Brice's collection at the time included the very first alloy Gullwing, which coincidentally was delivered new in the same color combination as 3257. They were a "book end pair" for any serious 300SL collector.
A California based dealer, who to date has owned over two hundred 300SL Roadsters and Gullwings, bought 3257 and the first alloy Gullwing from Brice in 1992. He would go on to sell 3257 in 1995 to a German collector, who asked to remain anonymous. The customs stamping on one of the paper documents, a factory data card, indicates it cleared customs on March 30, 1995.
Five years later, in 2000, Phil Smart Jr. tracked down his father's old 300SL Roadster in Germany and purchased it back. In 2001 he had Rudi Koniczek (Rudi & Company) in Victoria, BC strip 3257 to bare metal, re-paint it in its original white, and give the car a major mechanical service before giving it as a present to his father that same year.

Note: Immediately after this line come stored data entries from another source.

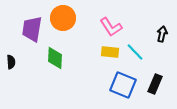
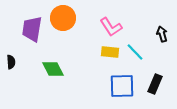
black arrow: rotated 28 degrees counterclockwise
green diamond: moved 2 px left, 11 px down; rotated 30 degrees counterclockwise
blue square: moved 1 px left, 1 px down; rotated 24 degrees counterclockwise
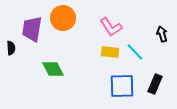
black semicircle: moved 14 px up
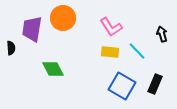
cyan line: moved 2 px right, 1 px up
blue square: rotated 32 degrees clockwise
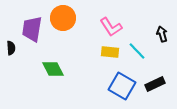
black rectangle: rotated 42 degrees clockwise
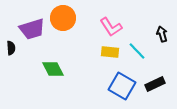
purple trapezoid: rotated 116 degrees counterclockwise
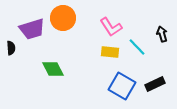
cyan line: moved 4 px up
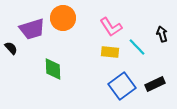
black semicircle: rotated 40 degrees counterclockwise
green diamond: rotated 25 degrees clockwise
blue square: rotated 24 degrees clockwise
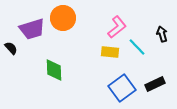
pink L-shape: moved 6 px right; rotated 95 degrees counterclockwise
green diamond: moved 1 px right, 1 px down
blue square: moved 2 px down
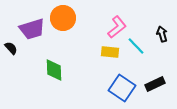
cyan line: moved 1 px left, 1 px up
blue square: rotated 20 degrees counterclockwise
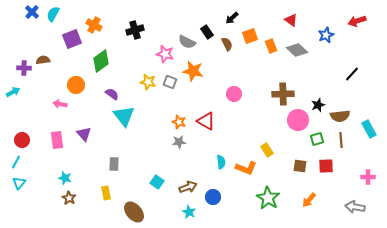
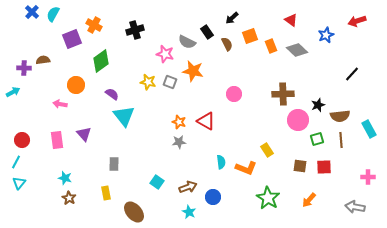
red square at (326, 166): moved 2 px left, 1 px down
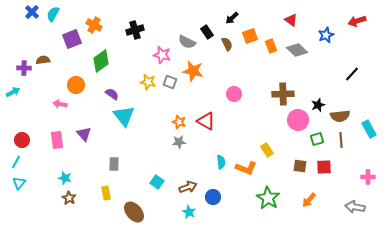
pink star at (165, 54): moved 3 px left, 1 px down
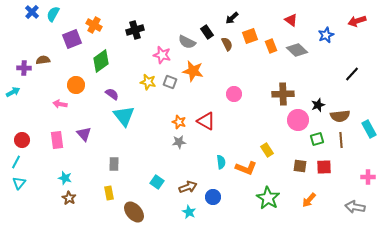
yellow rectangle at (106, 193): moved 3 px right
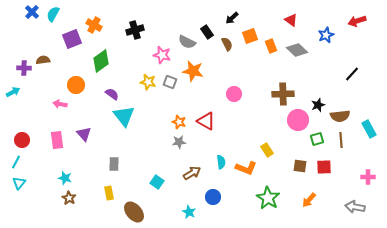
brown arrow at (188, 187): moved 4 px right, 14 px up; rotated 12 degrees counterclockwise
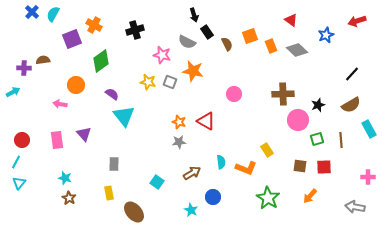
black arrow at (232, 18): moved 38 px left, 3 px up; rotated 64 degrees counterclockwise
brown semicircle at (340, 116): moved 11 px right, 11 px up; rotated 24 degrees counterclockwise
orange arrow at (309, 200): moved 1 px right, 4 px up
cyan star at (189, 212): moved 2 px right, 2 px up
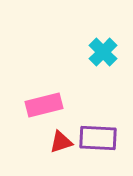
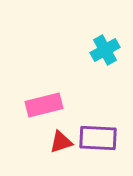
cyan cross: moved 2 px right, 2 px up; rotated 16 degrees clockwise
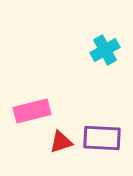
pink rectangle: moved 12 px left, 6 px down
purple rectangle: moved 4 px right
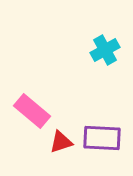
pink rectangle: rotated 54 degrees clockwise
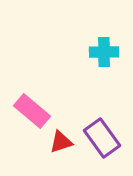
cyan cross: moved 1 px left, 2 px down; rotated 28 degrees clockwise
purple rectangle: rotated 51 degrees clockwise
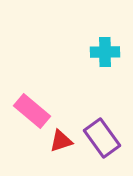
cyan cross: moved 1 px right
red triangle: moved 1 px up
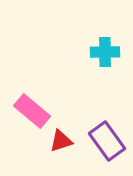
purple rectangle: moved 5 px right, 3 px down
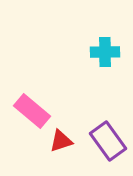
purple rectangle: moved 1 px right
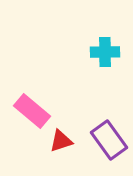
purple rectangle: moved 1 px right, 1 px up
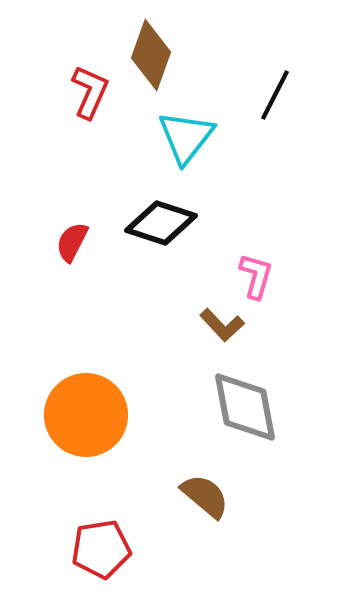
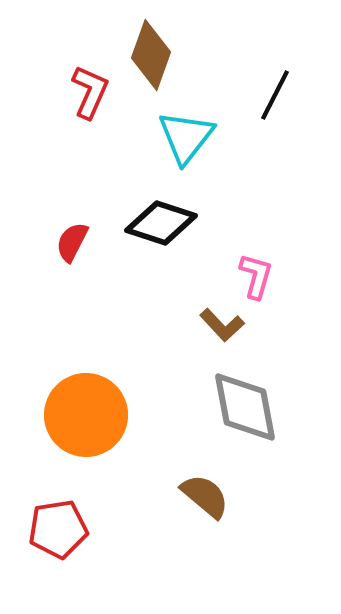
red pentagon: moved 43 px left, 20 px up
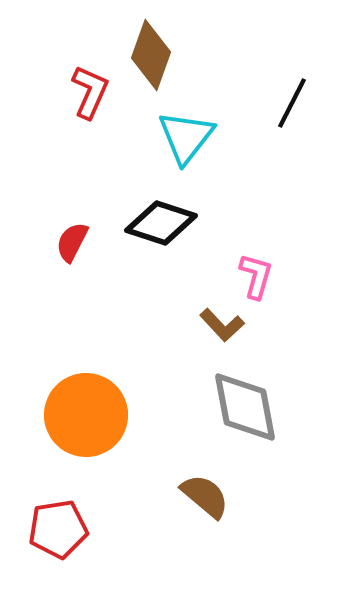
black line: moved 17 px right, 8 px down
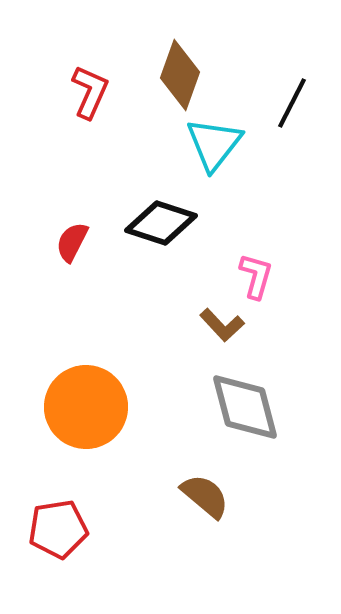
brown diamond: moved 29 px right, 20 px down
cyan triangle: moved 28 px right, 7 px down
gray diamond: rotated 4 degrees counterclockwise
orange circle: moved 8 px up
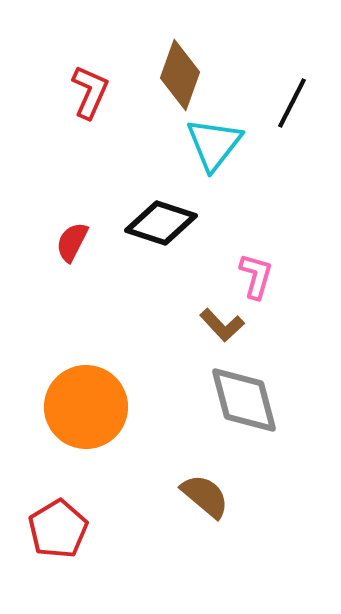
gray diamond: moved 1 px left, 7 px up
red pentagon: rotated 22 degrees counterclockwise
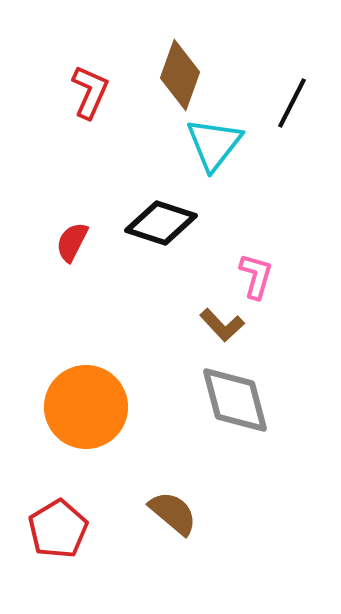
gray diamond: moved 9 px left
brown semicircle: moved 32 px left, 17 px down
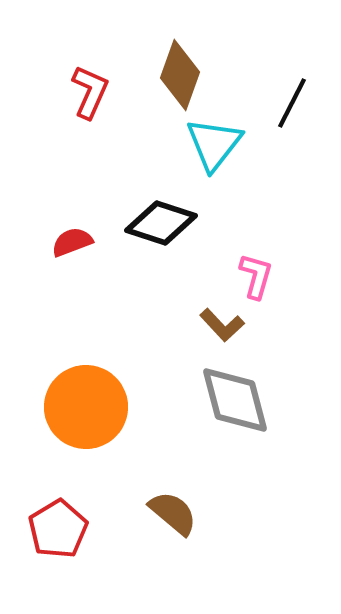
red semicircle: rotated 42 degrees clockwise
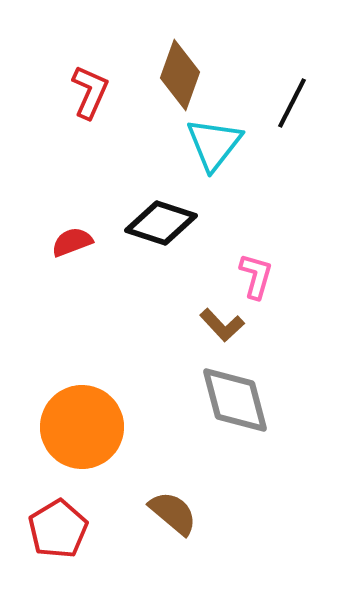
orange circle: moved 4 px left, 20 px down
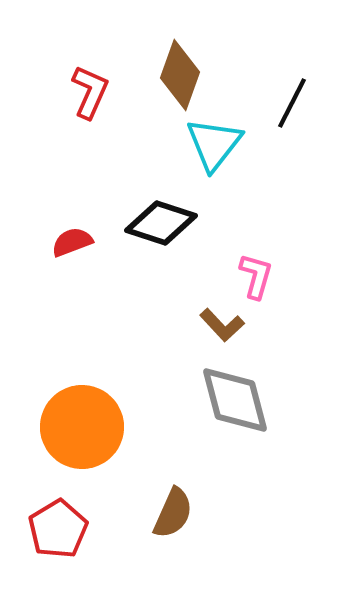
brown semicircle: rotated 74 degrees clockwise
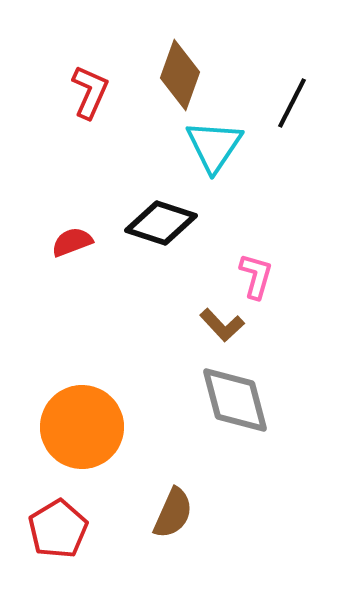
cyan triangle: moved 2 px down; rotated 4 degrees counterclockwise
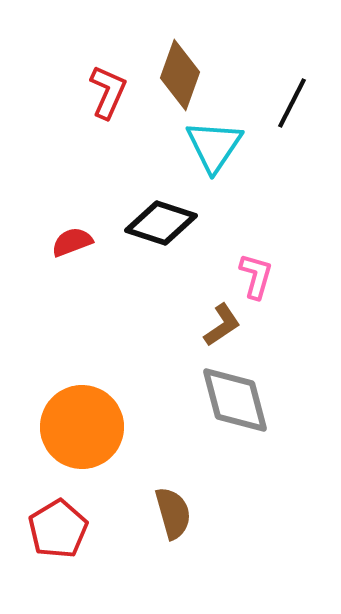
red L-shape: moved 18 px right
brown L-shape: rotated 81 degrees counterclockwise
brown semicircle: rotated 40 degrees counterclockwise
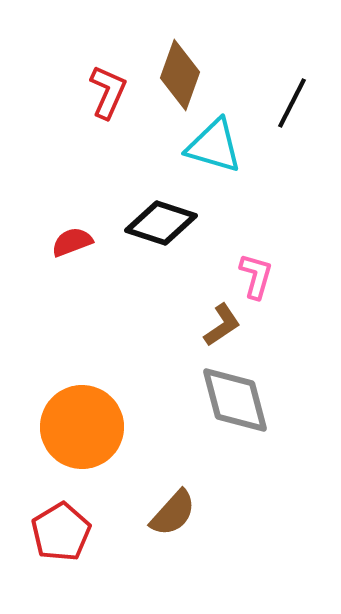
cyan triangle: rotated 48 degrees counterclockwise
brown semicircle: rotated 58 degrees clockwise
red pentagon: moved 3 px right, 3 px down
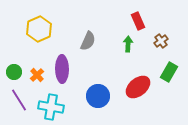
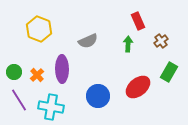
yellow hexagon: rotated 15 degrees counterclockwise
gray semicircle: rotated 42 degrees clockwise
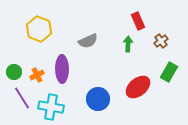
orange cross: rotated 16 degrees clockwise
blue circle: moved 3 px down
purple line: moved 3 px right, 2 px up
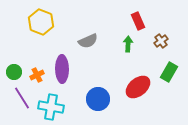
yellow hexagon: moved 2 px right, 7 px up
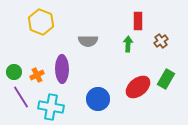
red rectangle: rotated 24 degrees clockwise
gray semicircle: rotated 24 degrees clockwise
green rectangle: moved 3 px left, 7 px down
purple line: moved 1 px left, 1 px up
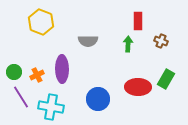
brown cross: rotated 32 degrees counterclockwise
red ellipse: rotated 40 degrees clockwise
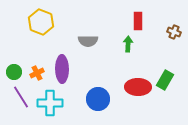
brown cross: moved 13 px right, 9 px up
orange cross: moved 2 px up
green rectangle: moved 1 px left, 1 px down
cyan cross: moved 1 px left, 4 px up; rotated 10 degrees counterclockwise
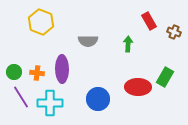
red rectangle: moved 11 px right; rotated 30 degrees counterclockwise
orange cross: rotated 32 degrees clockwise
green rectangle: moved 3 px up
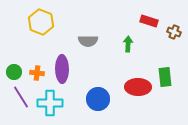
red rectangle: rotated 42 degrees counterclockwise
green rectangle: rotated 36 degrees counterclockwise
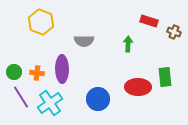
gray semicircle: moved 4 px left
cyan cross: rotated 35 degrees counterclockwise
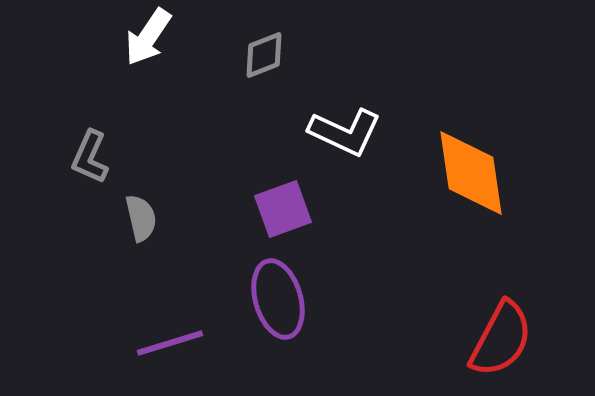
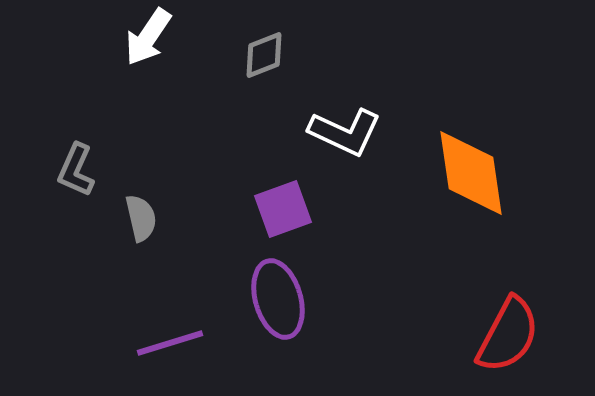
gray L-shape: moved 14 px left, 13 px down
red semicircle: moved 7 px right, 4 px up
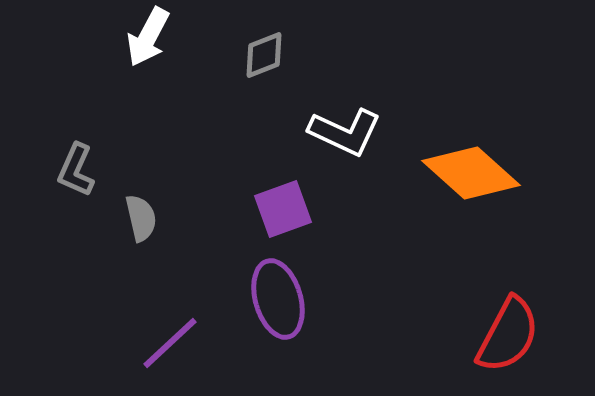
white arrow: rotated 6 degrees counterclockwise
orange diamond: rotated 40 degrees counterclockwise
purple line: rotated 26 degrees counterclockwise
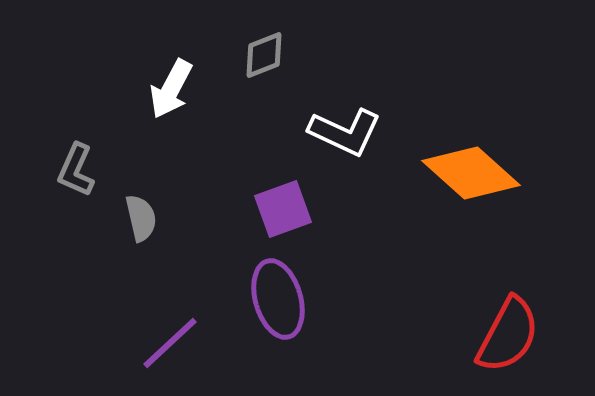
white arrow: moved 23 px right, 52 px down
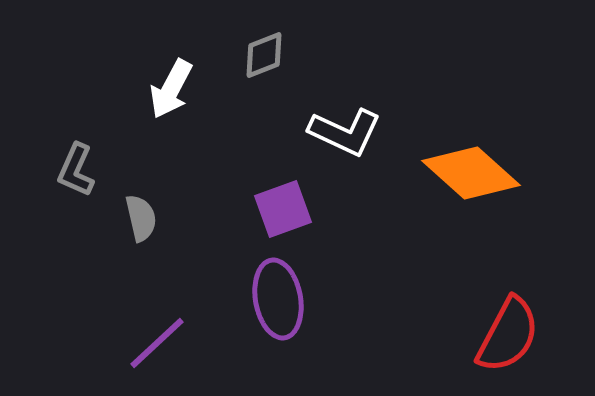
purple ellipse: rotated 6 degrees clockwise
purple line: moved 13 px left
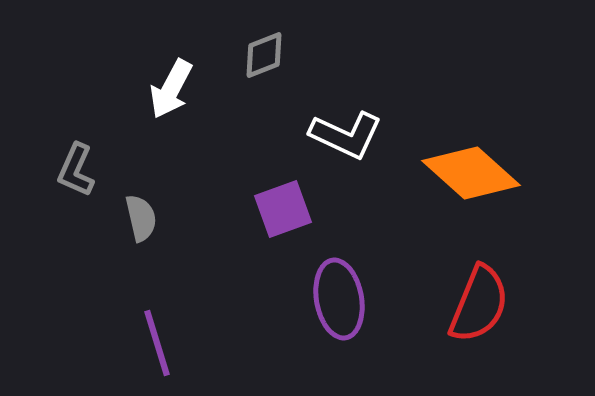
white L-shape: moved 1 px right, 3 px down
purple ellipse: moved 61 px right
red semicircle: moved 29 px left, 31 px up; rotated 6 degrees counterclockwise
purple line: rotated 64 degrees counterclockwise
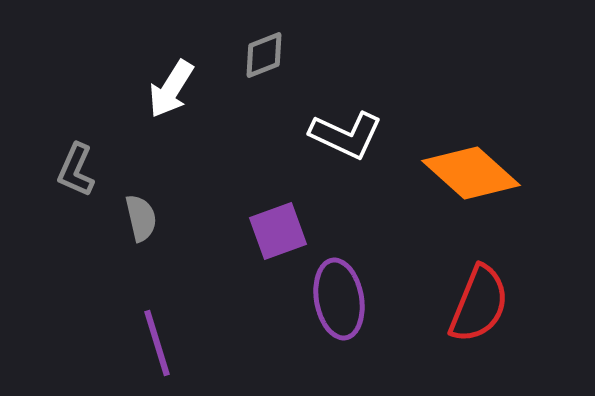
white arrow: rotated 4 degrees clockwise
purple square: moved 5 px left, 22 px down
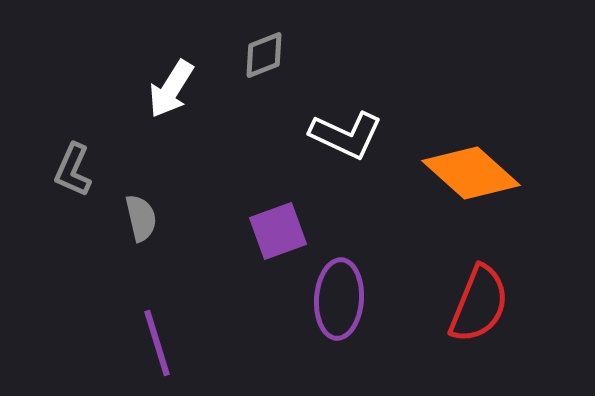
gray L-shape: moved 3 px left
purple ellipse: rotated 14 degrees clockwise
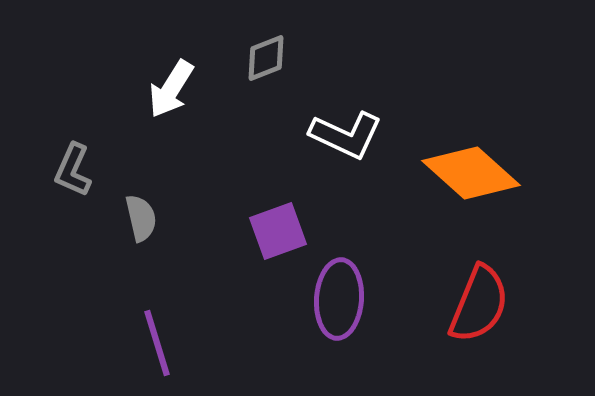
gray diamond: moved 2 px right, 3 px down
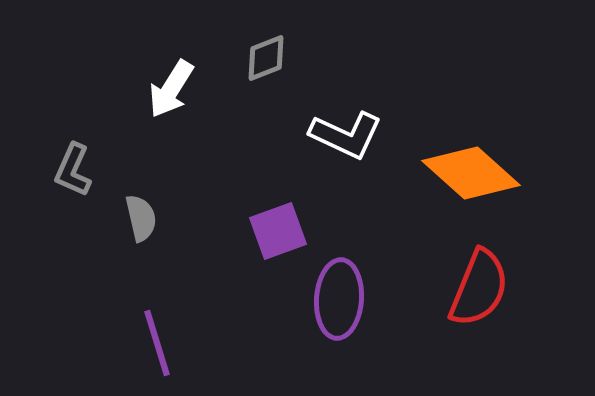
red semicircle: moved 16 px up
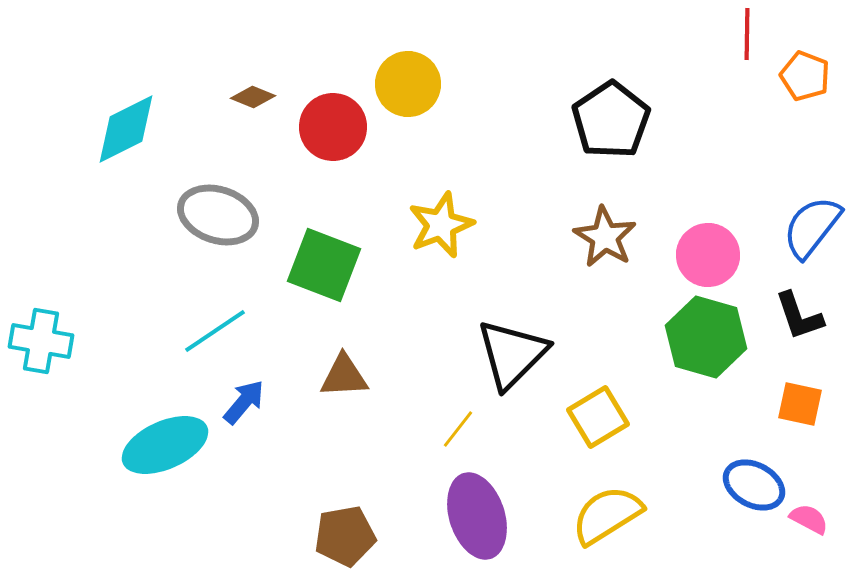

Phil Smart Sr. & then Phil Smart Jr. kept 3257 for another fourteen years, driving it less than 1000 miles in that time. The car would be kept in excellent condition with regular trips to their Mercedes dealership for service and detailing.
The Smart family owned 3257 for a combined 27 years, with the Roadster only being driven a mere 10,000 miles since 1971. An outstanding file of receipts and other history document the current mileage to less than 39,000 original miles.